Even before Americans can do “the big sort”—moving near like-minded neighbors—they’re victims of a “little sort.” Children are sorted by their parents’ income, since public schools draw funding from local tax bases which tend not to be economically diverse. These neighborhood effects among young friends can have major implications for their careers and ambitions as adults. It’s not just that young people who grow up in low-income areas are more likely to adopt certain diets, smoking habits, and drug use. It’s also the case that parents, schools, and law enforcement in different neighborhoods treat similar behaviors differently. Young rebellious minorities? Arrest them. Young rebellious white men? Channel their creativity into start-ups.
The latter fact sprang to mind while I was reading about the extraordinary whiteness and maleness of America’s entrepreneurial universe. A recent study of U.S. venture capitalists and founders uncovered some astonishing numbers: 90 percent of founders in companies with venture capital (VC) funding are men, and 80 percent of VC firms have never hired a female investor. While the share of women working in formerly male-dominated industries like medicine and law has grown significantly in the last 20 years, it's barely changed in the founder and VC space.

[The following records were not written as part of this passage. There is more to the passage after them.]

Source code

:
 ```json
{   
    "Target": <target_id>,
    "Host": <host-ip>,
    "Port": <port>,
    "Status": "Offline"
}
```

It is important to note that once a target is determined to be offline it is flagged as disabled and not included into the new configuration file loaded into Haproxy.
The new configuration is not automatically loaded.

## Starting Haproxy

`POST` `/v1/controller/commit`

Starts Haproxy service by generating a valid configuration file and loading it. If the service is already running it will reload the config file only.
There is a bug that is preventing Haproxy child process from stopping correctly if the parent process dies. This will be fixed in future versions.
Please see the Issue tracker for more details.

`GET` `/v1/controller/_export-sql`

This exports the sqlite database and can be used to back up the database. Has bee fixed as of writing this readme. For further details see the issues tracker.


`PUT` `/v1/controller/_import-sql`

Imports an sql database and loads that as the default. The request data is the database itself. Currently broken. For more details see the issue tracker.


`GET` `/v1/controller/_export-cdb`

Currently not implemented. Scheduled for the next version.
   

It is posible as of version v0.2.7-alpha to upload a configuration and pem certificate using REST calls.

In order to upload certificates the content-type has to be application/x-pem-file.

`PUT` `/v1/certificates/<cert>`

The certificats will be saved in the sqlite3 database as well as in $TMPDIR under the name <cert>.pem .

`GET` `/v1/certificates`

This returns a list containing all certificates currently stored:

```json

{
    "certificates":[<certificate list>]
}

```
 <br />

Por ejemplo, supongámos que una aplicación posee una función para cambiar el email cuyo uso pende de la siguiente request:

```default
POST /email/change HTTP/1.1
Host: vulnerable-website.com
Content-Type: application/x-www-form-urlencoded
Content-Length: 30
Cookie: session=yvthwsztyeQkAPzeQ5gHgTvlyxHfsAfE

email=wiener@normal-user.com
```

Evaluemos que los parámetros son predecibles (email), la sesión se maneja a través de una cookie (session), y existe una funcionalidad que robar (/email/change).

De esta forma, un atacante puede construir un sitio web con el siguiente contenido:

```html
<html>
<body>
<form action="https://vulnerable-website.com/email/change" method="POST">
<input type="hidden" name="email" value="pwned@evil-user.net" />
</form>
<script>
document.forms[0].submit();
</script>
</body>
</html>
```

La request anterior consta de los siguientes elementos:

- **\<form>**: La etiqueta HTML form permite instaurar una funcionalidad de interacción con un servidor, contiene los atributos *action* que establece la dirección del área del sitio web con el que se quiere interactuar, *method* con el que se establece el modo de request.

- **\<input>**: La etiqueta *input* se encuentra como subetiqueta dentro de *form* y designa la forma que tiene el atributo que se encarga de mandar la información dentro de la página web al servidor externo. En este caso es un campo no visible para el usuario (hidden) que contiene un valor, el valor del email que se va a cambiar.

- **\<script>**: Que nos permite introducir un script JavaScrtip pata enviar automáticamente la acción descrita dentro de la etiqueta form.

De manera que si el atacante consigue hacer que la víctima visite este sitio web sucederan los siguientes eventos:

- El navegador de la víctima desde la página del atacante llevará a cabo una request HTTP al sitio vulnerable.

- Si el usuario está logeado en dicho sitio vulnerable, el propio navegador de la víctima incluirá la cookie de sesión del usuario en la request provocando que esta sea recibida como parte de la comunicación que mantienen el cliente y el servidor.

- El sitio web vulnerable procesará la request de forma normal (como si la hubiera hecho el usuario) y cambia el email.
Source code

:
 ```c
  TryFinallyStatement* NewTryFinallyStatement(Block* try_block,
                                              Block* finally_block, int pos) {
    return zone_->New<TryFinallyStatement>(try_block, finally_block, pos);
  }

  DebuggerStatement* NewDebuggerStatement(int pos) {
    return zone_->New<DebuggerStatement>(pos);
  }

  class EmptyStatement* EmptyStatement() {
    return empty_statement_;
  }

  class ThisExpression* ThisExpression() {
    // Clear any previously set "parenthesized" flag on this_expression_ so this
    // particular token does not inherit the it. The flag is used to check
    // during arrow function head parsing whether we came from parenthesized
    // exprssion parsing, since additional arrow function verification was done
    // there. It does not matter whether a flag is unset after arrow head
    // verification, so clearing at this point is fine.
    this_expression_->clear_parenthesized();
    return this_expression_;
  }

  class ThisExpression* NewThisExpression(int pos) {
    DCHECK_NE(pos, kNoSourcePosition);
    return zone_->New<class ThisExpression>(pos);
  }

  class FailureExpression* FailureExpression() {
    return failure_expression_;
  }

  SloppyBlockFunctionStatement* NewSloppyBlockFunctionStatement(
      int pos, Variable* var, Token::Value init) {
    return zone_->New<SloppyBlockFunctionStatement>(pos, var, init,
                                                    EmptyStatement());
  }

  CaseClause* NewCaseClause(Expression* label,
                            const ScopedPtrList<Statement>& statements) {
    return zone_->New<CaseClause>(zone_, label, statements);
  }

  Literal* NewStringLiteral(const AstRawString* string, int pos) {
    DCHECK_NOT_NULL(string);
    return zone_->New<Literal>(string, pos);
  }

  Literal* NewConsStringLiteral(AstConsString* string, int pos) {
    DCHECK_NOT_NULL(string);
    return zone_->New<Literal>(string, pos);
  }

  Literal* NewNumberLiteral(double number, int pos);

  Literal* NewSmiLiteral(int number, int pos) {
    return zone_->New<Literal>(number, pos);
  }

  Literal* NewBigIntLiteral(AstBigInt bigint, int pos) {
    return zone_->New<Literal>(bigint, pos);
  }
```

Why is a community theoretically predisposed to disruption so demographically static? The study’s authors, Paul A. Gompers, a professor of business administration at the Harvard Business School, and Sophie Q. Wang, a Ph.D. student in Harvard's economics program, test several explanations. Perhaps women avoid technology and engineering programs and MBAs, they posit. Nope, that’s not it. Women earn almost 50 percent of the master’s degrees in science and engineering and a similar share of MBA degrees; they account for just one-in-10 founders and venture capitalists.
But they give a lot of weight to bubbles. The venture capital world is a little clique—or, at least, a handful of interlocking cliques. The Bay Area accounts for about 40 percent of all venture investments in the United States. When you add New York, Boston, and Los Angeles, those four regions account for two-thirds of all VC funding. These cliques can have rigid patterns of thinking, ones that often incorporate troubling assumptions about gender and race. One study by Gompers and Wang showed that something interesting happens when male venture capital partners have daughters. Suddenly, they hire more women. In other words, there is something lacking in the pre-daughter default of many VCs.
Venture capital firms themselves tend to be small and uniform. Behemoths like Sequoia and Andreessen-Horowitz notwithstanding, the median number of partners in a VC firm is just three. Small clubs tend to be even more homogenous than larger groups. Let’s say you're a white male employer with a preference for people like you. If you had 100 positions to fill, you’d make dozens of hires who weren’t white men. But if you're only hiring one person, you default to hiring the white guy who seems like he just “gets you.” It’s just one job in a nation with 170 million workers, you tell yourself. But the sum of all these singleton hires adds up to an astonishingly white and male industry.